L’esito del processo di apprendimento dipende dal desiderio di imparare – la cosiddetta motivazione – e dal delicato equilibrio affettivo (capace di interferire sensibilmente finanche nel bloccare qualsiasi processo di conoscenza, attiva o passiva che sia), nonché dalle aspettative che l’ educatore, l’insegnante e il genitore, riversano sul soggetto che apprende.
Nell’ottica di un processo sinergico tra istruzione ed educazione, sarebbe molto interessante, quando si riflette sulla motivazione (motore indefesso di qualsiasi apprendimento), contestualizzare e rendere il più possibile attuale il metodo globale (Declory, 1871-1932), anche al di là dell’apprendimento della lettura a cui spesso è associato. I “centri di interesse”, quali centri propulsori di nozioni che appartengano a più campi della conoscenza (a diverse materie scolastiche se si è a scuola), possono essere estesi dalla scuola dell’infanzia, lungo tutto l’arco la scuola primaria, fino agli altri gradi della scuola, a ragione della interdipendenza degli ambiti di conoscenza. Oggi a nessuno può sfuggire che viviamo un momento storico in cui più che mai tutto avviene in modo immediato e, pertanto, sincronizzato.
Apprendere per centri di interesse è un modo funzionale che aggancia variabili quali la motivazione (sfera affettivo-emotiva) e l’apprendimento nozionistico legato all’acquisizione delle conoscenze (sfera dell’istruzione) per ampliare, a sua volta, il valore educativo del contesto (educazione).
Il tocco pedagogico in tutto ciò, dove sta?

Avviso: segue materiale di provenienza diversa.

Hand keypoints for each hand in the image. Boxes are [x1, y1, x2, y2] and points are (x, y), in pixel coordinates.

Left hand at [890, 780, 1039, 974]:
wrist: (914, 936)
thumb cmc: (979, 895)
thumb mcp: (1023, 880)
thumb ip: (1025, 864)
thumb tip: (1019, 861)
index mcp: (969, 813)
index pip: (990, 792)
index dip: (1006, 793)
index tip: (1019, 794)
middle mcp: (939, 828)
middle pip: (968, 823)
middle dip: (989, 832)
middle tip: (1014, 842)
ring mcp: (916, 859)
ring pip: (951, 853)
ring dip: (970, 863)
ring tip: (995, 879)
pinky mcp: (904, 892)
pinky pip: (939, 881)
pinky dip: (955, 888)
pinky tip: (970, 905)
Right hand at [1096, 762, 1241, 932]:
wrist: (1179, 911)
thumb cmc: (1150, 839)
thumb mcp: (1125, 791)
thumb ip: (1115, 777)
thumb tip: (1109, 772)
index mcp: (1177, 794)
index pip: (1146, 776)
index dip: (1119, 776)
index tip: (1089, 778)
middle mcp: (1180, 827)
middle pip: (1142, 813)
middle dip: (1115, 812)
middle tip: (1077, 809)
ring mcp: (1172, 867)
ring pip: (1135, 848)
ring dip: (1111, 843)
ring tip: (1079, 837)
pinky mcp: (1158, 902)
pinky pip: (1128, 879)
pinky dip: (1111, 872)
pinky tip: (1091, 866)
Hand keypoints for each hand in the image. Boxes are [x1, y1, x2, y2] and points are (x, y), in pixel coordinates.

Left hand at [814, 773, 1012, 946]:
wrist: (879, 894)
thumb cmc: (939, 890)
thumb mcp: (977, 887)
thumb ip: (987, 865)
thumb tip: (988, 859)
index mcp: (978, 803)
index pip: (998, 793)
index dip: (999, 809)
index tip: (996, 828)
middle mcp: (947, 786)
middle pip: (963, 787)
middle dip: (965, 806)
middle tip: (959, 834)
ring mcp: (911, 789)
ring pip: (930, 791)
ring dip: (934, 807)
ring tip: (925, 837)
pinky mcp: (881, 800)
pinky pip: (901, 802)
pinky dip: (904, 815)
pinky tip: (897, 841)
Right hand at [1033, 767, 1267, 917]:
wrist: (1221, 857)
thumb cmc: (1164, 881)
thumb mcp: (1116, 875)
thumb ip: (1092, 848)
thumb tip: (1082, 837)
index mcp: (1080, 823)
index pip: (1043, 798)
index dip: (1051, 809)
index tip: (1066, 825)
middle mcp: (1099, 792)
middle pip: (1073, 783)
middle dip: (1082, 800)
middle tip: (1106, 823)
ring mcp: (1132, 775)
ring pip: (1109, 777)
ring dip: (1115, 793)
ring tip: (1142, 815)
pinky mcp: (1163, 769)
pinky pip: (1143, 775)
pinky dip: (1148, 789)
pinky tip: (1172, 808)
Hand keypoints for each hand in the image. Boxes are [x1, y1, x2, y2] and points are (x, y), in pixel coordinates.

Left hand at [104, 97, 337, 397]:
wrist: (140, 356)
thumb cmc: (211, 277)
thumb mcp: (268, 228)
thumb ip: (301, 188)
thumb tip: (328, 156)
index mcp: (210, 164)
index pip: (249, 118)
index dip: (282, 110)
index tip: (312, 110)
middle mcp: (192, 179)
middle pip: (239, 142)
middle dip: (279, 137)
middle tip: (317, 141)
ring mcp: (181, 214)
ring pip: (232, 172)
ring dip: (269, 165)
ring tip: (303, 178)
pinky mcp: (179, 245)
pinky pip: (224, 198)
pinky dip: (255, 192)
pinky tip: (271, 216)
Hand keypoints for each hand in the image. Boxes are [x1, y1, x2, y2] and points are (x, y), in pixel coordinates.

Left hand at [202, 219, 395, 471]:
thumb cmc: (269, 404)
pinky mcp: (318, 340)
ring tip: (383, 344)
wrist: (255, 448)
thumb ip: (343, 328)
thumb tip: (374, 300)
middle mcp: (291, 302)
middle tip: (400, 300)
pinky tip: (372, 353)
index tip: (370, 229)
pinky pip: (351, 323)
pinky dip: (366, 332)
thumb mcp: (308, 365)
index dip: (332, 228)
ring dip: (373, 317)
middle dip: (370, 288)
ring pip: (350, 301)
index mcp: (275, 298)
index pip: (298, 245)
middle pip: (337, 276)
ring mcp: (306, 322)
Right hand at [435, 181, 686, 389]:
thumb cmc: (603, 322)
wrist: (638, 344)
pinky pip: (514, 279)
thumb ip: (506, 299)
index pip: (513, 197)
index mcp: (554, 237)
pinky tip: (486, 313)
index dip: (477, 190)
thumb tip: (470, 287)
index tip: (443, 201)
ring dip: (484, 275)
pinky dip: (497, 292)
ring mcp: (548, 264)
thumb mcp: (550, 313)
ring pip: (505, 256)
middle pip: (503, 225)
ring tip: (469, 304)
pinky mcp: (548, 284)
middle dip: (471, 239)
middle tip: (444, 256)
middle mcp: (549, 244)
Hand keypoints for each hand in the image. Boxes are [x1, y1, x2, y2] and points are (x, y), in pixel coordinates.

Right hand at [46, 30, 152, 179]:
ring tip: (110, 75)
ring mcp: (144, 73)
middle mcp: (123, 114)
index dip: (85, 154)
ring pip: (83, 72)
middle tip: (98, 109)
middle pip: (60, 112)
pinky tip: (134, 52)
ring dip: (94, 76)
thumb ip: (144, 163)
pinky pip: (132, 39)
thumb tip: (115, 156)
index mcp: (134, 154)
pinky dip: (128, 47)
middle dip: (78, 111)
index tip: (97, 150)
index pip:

Sta nel fatto che ogni bambino, ogni alunno, ogni soggetto in apprendimento, è portatore di caratteristiche individuali uniche ed irripetibili, facilmente riconoscibili con la definizione di “differenze individuali”. Nel rispetto di queste e nella piena consapevolezza della loro incontrovertibile esistenza, il punto di vista pedagogico, intercettando le sacre differenze individuali, modula gli stimoli consoni ed elabora le strategie più congrue al fine di condurre, chi apprende, ad esiti apprenditivi soddisfacenti, per lo più stabili e capaci di essere ampliati, modificati ed anche sostituiti lungo tutto l’arco della vita in evoluzione.